U.S. existing home sales in February declined by a greater-than-expected 6.6% from January, according to the National Association of Realtors (NAR). February’s seasonally adjusted annual rate of 6.22 million homes was 9.1% higher than in the pre-pandemic month of February 2020. Still, the February 2021 SAAR badly missed the consensus forecast of about 6.5 million.
Rising interest rates most certainly played a role. The 10-year Treasury yield rose more than 50 basis points, from 0.92% at the beginning of 2021 to 1.44% at the end of February. All things considered, we think the greatest detriment to real estate’s incredible run is scarce home supply. In fact, one of our clients in Charlotte NC, a 15-year veteran in real estate sales, provided some insight that supports the inventory challenge; a home that had not “officially” been listed had 27 showings on news of the upcoming listing.
The usual springtime pace never lost momentum nearly a year ago. That momentum turned into suburban homes being purchased well above the asking price. Accordingly, the supply of homes for sale in February 2021 was down 29.5% from the prior year, the largest trailing-12-month decline ever in this series. Approximately 1.03 million homes are available for sale – less than the roughly 1.45 million licensed realtors looking to sell those homes.
Affects Of COVID-19
Citing data as of 3/28/21, the CDC claims approximately 180 million vaccine doses had been distributed and 143 million had been administered. Because most of the administered vaccines are the two-shot solutions from Pfizer and Moderna, roughly 50 million Americans – about 15.5% of the U.S. population – have been fully vaccinated. Daily vaccinations are accelerating, recently reaching a 7-day average trend of 2.71 million doses in the penultimate week of March. And among the most vulnerable populations, meaning senior citizens and those with underlying medical conditions, vaccination rates top 80% in multiple states.
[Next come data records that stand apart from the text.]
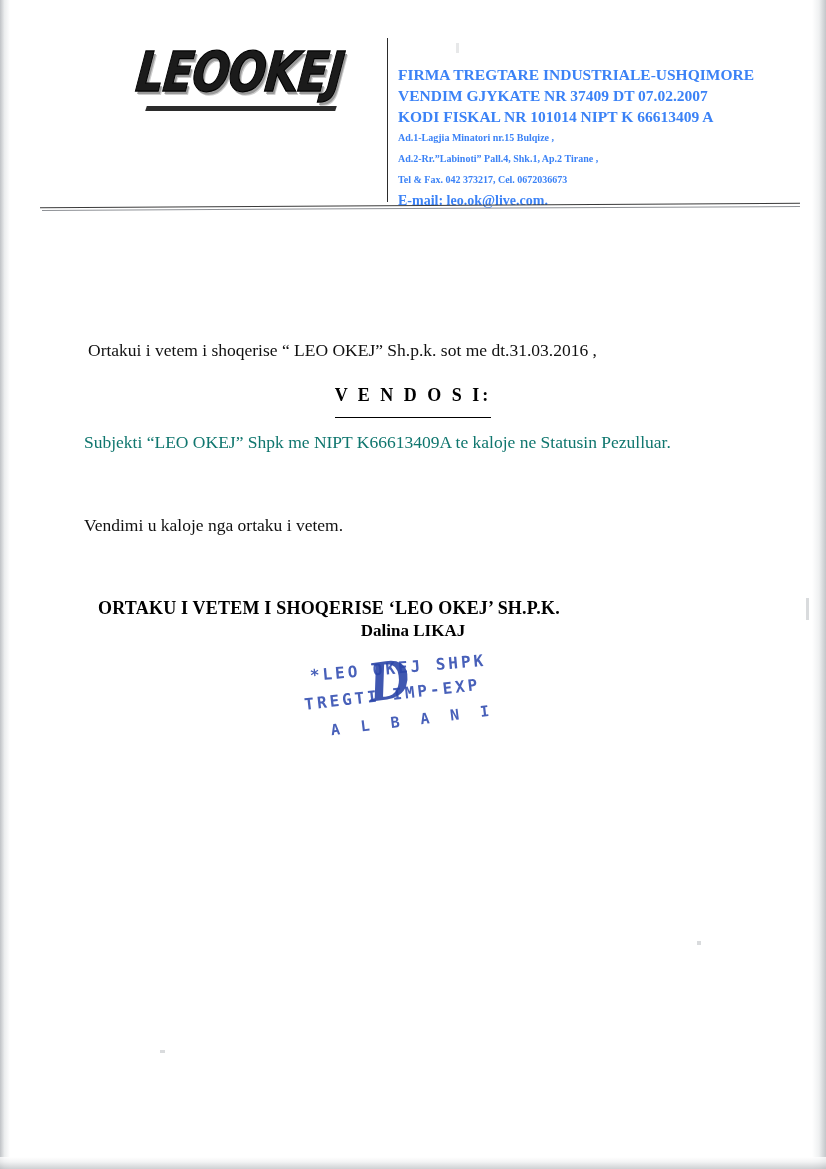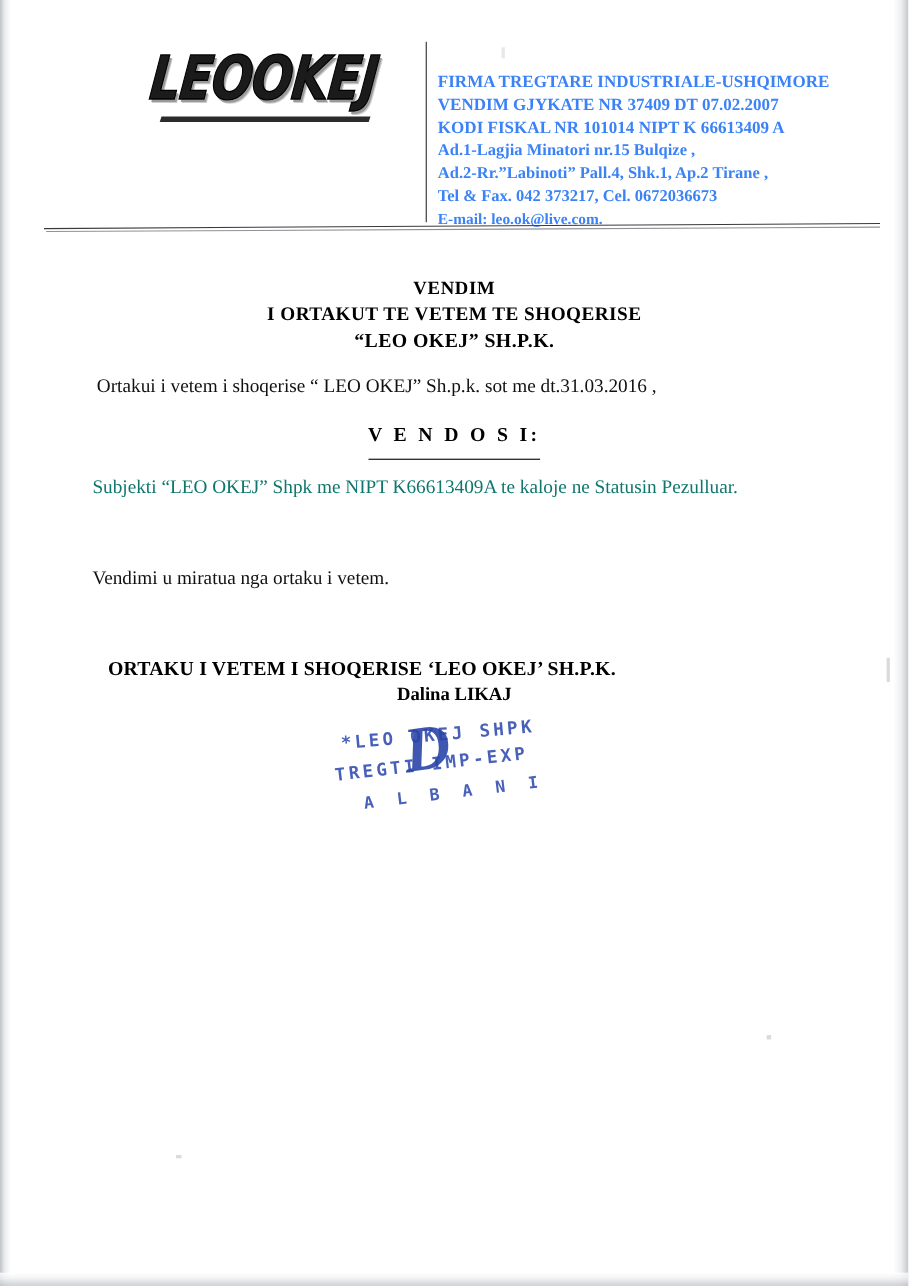--- a/index.html
+++ b/index.html
@@ -112,21 +112,21 @@
     top: 30px;
     width: 404px;
     font-family: "Liberation Serif", serif;
     font-weight: bold;
     font-size: 15.5px;
     line-height: 21px;
     color: #3b82f6;
   }
   .company-block div { white-space: nowrap; }
   .company-block .line-small {
-    font-size: 15px;
+    font-size: 10px;
   }
   .company-block .line-email {
     font-size: 14px;
     font-weight: bold;
   }
 
   
   .title-block {
     position: absolute;
     left: 0;
@@ -299,34 +299,29 @@
       <div class="line-small">Ad.1-Lagjia  Minatori  nr.15  Bulqize ,</div>
       <div class="line-small">Ad.2-Rr.”Labinoti”  Pall.4,  Shk.1,  Ap.2  Tirane ,</div>
       <div class="line-small">Tel &amp; Fax. 042 373217,  Cel. 0672036673</div>
       <div class="line-email">E-mail:  leo.ok@live.com.</div>
     </div>
 
     <div class="header-divider-h"></div>
     <div class="header-divider-h2"></div>
   </div>
 
-  <div class="title-block">
-    <div class="title-1">VENDIM</div>
-    <div class="title-2">I ORTAKUT TE VETEM TE SHOQERISE</div>
-    <div class="title-3">“LEO OKEJ” SH.P.K.</div>
-  </div>
 
   <div class="intro-line">Ortakui i vetem i shoqerise “ LEO OKEJ” Sh.p.k. sot me dt.31.03.2016 ,</div>
 
   <div class="vendosi">
     <span>V E N D O S I:</span>
   </div>
 
   <div class="body-par">Subjekti “LEO OKEJ” Shpk me NIPT  K66613409A   te kaloje ne Statusin Pezulluar.</div>
-  <div class="body-par2">Vendimi u miratua nga ortaku i vetem.</div>
+  <div class="body-par2">Vendimi u kaloje nga ortaku i vetem.</div>
 
   <div class="signer-title">ORTAKU I VETEM I SHOQERISE ‘LEO OKEJ’ SH.P.K.</div>
   <div class="signer-name">Dalina LIKAJ</div>
 
   <div class="stamp">
     <div class="st-line st1">*LEO OKEJ SHPK</div>
     <div class="st-line st2">TREGTI IMP-EXP</div>
     <div class="st-line st3">A L B A N I</div>
   </div>
   <div class="signature">D</div>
At the same time, daily infections have undergone a worrisome rise, as highly infectious new variants combine with spring break season. Hospitalizations have risen less than infections, suggesting that younger people are most likely the victims of new cases. This maddening trend risks pushing back the timeline for containing the disease, which likely will never be fully eliminated. April will not only be the busiest month so far for vaccinations; it will also include 1Q21 earnings, which are forecast to increase more than 20% annually. Conjectures abound when it comes to predicting stock market direction, therefore we focus on fundamentals and disciplines with long track records of success. If earnings are anywhere close to expectations, April could be a very forgiving month.